INSTRUCTIONS FOR THE TASK: In the records, substitute "graph" for "chart" and give back the lines between the one holding "Does the chart contain stacked bars?" and the one holding "What is the sum", inclusive, with nothing else altered. Leave the pictures out.

RECORDED DATA:
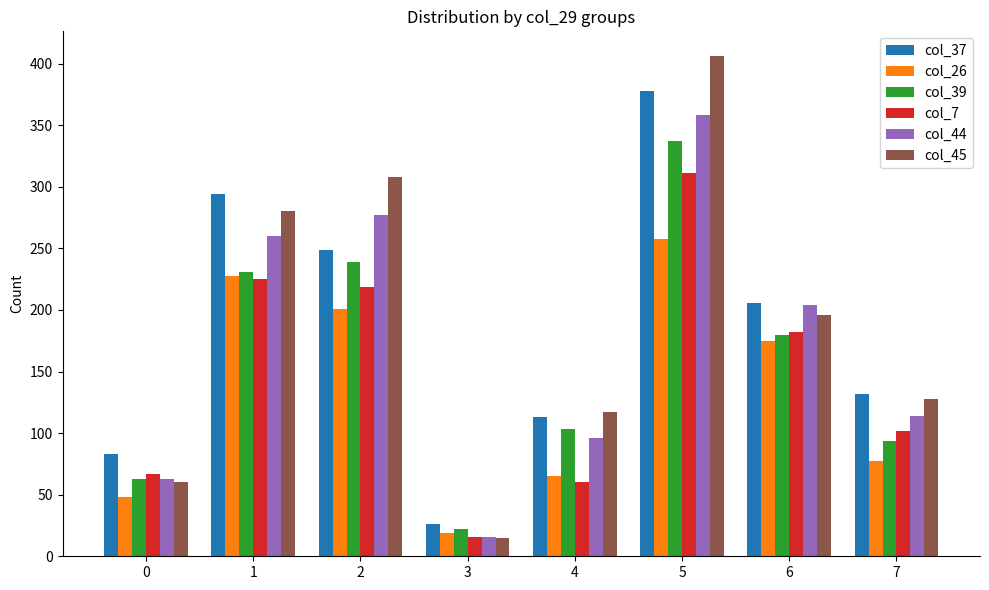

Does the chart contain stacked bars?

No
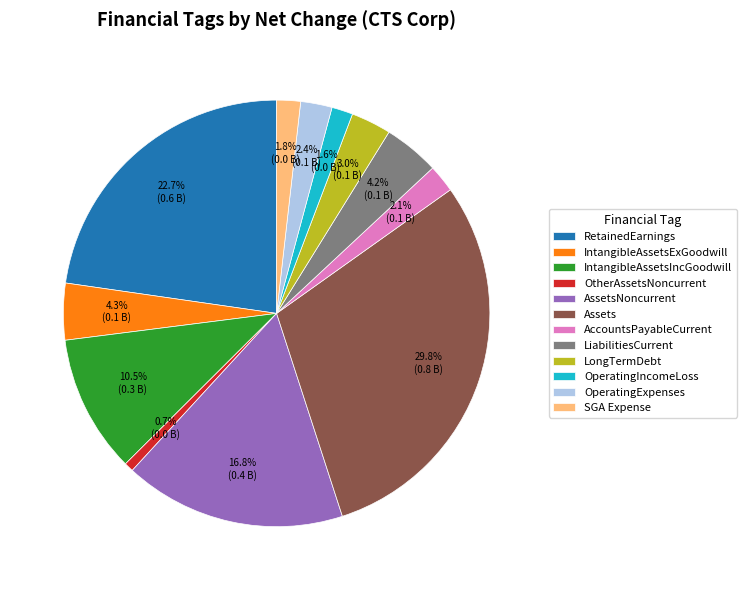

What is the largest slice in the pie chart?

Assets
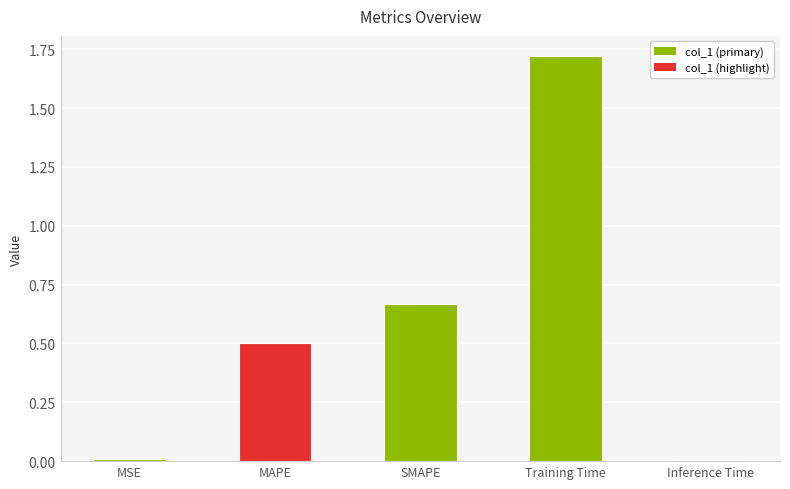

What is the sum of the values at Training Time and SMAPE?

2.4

--

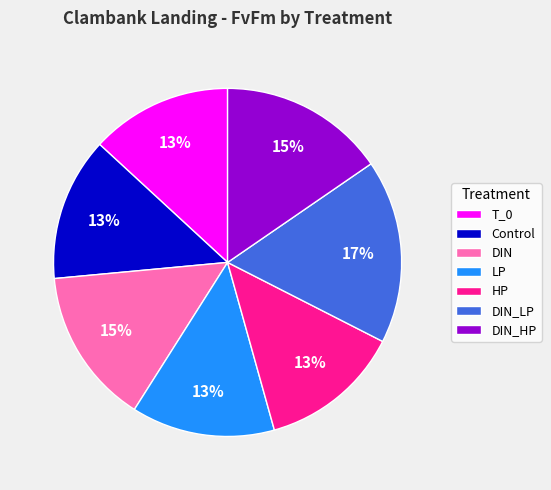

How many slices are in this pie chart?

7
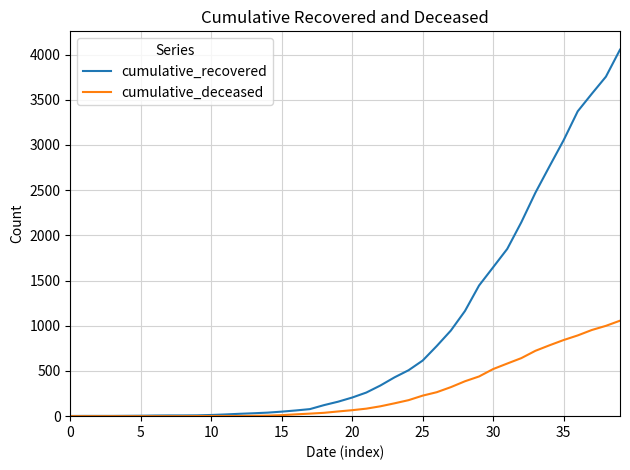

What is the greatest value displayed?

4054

* * *

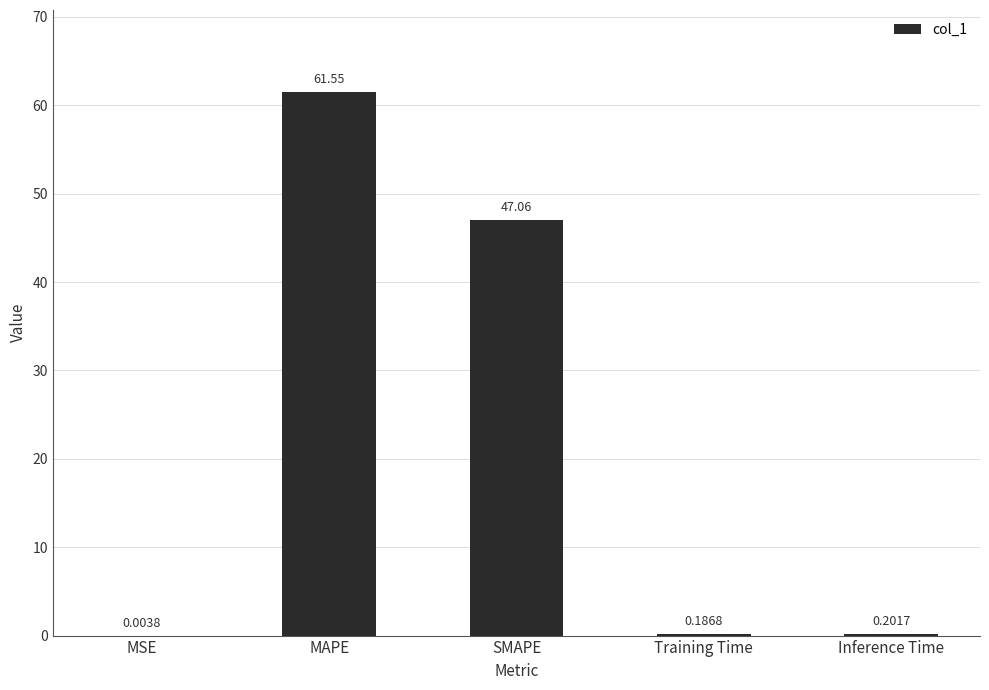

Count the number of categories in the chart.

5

WRITTEN ANSWER:
Does the graph contain stacked bars?

No

What is the largest slice in the pie graph?

Assets

What is the sum of the values at Training Time and SMAPE?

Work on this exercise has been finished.